A legitimate military target is an object, structure, individual, or entity that is considered to be a valid target for attack by belligerent forces according to the law of war during an armed conflict.

Overview
Protocol I to the Geneva Conventions, Article 52, provides for the general protection of civilian objects, hindering attacks to military objectives in a war between two or more belligerents. Article 52 states, "In so far as objects are concerned, military objectives are limited to those objects which by their nature, location, purpose or use make an effective contribution to military action and whose total or partial destruction, capture or neutralization, in the circumstances ruling at the time, offers a definite military advantage."

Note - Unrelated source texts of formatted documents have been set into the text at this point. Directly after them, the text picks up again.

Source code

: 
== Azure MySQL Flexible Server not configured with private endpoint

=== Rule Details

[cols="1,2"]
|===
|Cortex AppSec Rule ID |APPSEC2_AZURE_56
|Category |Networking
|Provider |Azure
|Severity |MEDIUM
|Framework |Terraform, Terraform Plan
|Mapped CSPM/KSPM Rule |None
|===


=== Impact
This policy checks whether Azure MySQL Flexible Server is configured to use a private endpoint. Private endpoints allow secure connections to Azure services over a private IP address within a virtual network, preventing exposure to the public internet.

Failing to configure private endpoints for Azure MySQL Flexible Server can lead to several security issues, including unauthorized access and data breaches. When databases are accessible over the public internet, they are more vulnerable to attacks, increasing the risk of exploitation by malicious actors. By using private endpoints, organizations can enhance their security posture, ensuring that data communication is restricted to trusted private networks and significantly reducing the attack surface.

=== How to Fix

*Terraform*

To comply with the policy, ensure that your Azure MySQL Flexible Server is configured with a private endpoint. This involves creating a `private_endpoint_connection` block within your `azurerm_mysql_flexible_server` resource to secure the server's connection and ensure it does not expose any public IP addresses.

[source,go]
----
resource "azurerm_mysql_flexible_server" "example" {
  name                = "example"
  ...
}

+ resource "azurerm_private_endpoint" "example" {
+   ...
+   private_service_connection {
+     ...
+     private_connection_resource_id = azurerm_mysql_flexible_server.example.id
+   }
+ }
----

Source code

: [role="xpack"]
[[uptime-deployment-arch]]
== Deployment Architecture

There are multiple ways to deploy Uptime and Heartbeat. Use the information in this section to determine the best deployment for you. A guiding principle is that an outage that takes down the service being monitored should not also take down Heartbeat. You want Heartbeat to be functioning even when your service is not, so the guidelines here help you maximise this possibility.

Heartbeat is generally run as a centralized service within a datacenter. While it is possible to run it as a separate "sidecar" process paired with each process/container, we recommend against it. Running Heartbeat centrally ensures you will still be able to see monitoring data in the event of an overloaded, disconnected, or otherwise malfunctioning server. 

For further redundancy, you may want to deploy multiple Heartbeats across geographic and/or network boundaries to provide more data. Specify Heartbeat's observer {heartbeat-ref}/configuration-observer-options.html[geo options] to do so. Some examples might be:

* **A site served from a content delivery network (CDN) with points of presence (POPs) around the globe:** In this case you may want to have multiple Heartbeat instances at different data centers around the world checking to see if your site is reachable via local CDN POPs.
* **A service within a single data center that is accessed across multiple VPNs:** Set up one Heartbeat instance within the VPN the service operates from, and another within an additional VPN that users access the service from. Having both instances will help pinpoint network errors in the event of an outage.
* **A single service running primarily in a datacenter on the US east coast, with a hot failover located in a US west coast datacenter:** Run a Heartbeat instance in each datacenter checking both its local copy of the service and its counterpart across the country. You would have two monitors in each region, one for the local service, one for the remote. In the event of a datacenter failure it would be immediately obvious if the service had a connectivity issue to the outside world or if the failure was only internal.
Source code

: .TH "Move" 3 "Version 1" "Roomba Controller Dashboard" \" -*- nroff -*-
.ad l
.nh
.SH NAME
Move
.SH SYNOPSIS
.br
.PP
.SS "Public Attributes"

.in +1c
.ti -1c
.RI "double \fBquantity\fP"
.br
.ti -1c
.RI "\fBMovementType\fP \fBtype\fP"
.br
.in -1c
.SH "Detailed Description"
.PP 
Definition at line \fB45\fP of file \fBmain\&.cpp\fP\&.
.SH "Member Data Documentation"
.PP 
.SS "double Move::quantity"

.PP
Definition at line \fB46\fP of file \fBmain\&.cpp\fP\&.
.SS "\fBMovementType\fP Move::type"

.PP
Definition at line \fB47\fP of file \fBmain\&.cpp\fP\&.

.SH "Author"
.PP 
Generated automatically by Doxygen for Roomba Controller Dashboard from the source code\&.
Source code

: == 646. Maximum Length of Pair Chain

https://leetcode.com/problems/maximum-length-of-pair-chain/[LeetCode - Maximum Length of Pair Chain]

Any attack must be justified by military necessity: an attack or action must be intended to help in the military defeat of the enemy, it must be an attack on a military objective, and the harm caused to civilians or civilian property must be proportional and not "excessive in relation to the concrete and direct military advantage anticipated".

Some targets are clearly legitimate, including all military personnel directly engaging in hostilities on behalf of a belligerent party who are not hors de combat or are not members of a neutral country. Some civilian infrastructure, such as rail tracks, roads, ports, airports, and telecommunications used by the military for communications or transporting assets, are all considered to be legitimate military targets.

The legal situation becomes more nuanced and ambiguous if the harm to civilians or civilian property is "excessive in relation to the concrete and direct military advantage anticipated". During World War II, there was a song called a thing-ummy-bob, which contains the lines "And it's the girl that makes the thing that holds the oil, that oils the ring that works the thing-ummy-bob, that's going to win the war". Whether such a girl is a legitimate target is an area that probably has to be decided on a case-by-case basis. However, Protocol I suggests that if it is not clear, then the parties to the conflict should err on the side of caution, as Article 52 states: "In case of doubt whether an object which is normally dedicated to civilian purposes, such as a place of worship, a house, or other dwelling or a school, is being used to make an effective contribution to military action, it shall be presumed not to be so used".